» RECORDS TO USE
_ _ _ _ _
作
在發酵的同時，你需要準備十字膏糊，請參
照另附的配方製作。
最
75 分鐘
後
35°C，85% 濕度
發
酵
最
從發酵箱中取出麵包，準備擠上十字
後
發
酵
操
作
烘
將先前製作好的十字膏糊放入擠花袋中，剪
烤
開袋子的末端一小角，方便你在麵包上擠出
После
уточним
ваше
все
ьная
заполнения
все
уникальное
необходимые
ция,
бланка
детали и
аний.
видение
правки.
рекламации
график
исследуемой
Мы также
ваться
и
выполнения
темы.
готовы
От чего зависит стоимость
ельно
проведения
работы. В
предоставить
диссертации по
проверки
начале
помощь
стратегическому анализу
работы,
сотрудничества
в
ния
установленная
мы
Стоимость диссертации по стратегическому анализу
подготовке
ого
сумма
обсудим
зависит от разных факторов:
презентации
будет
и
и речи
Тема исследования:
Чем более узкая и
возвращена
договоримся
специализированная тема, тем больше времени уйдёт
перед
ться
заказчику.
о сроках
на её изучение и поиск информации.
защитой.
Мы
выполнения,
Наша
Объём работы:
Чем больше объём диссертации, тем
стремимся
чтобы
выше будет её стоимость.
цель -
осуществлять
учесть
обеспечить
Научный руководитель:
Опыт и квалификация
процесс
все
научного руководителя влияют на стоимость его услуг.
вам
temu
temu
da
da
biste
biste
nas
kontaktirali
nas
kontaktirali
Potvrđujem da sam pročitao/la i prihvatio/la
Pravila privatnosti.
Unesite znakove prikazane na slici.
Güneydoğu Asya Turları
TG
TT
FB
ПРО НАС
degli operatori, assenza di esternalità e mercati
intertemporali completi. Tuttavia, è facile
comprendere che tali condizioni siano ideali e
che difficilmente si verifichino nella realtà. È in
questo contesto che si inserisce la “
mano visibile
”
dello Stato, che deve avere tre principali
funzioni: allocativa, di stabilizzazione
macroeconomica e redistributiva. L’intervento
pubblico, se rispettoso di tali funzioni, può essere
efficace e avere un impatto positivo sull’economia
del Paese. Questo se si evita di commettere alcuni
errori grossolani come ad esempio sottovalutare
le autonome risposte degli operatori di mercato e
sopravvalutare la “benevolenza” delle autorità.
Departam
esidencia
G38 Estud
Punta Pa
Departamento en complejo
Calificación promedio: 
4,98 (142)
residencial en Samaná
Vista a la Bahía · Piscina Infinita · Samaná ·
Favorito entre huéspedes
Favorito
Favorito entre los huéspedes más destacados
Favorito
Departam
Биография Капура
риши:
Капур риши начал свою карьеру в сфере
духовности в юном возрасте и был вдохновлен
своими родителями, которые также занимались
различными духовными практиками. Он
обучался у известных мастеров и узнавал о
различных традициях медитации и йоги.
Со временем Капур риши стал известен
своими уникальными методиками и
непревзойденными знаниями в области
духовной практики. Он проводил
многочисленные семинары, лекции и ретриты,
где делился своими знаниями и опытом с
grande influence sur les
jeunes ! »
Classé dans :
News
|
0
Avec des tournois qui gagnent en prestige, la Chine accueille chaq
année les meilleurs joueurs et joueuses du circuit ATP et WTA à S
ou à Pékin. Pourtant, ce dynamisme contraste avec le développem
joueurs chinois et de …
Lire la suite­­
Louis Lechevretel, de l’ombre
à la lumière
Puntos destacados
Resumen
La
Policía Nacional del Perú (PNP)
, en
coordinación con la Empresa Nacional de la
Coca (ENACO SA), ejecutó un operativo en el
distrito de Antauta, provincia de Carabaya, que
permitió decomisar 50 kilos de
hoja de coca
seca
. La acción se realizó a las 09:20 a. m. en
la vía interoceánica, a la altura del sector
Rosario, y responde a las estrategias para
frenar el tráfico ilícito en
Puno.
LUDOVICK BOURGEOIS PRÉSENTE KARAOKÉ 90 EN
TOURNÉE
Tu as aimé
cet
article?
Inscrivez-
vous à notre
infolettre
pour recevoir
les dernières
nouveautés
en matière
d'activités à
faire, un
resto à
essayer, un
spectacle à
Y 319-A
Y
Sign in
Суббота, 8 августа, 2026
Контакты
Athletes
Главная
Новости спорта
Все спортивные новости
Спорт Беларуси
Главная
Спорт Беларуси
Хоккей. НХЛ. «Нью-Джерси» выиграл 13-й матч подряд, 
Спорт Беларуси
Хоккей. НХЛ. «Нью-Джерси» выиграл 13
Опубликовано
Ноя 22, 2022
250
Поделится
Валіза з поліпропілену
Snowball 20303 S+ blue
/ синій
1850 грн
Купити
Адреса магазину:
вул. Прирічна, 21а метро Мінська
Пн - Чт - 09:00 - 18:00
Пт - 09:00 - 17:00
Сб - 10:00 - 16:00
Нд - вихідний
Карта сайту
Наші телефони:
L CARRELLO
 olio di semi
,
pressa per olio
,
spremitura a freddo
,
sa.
_ _ _ _ _
» EXERCISE INSTRUCTIONS
Locate every line in the listing above that contains the string "больше", treating uppercase and lowercase letters as distinct, and copy each such line in full.

» TASK OUTPUT
специализированная тема, тем больше времени уйдёт
Чем больше объём диссертации, тем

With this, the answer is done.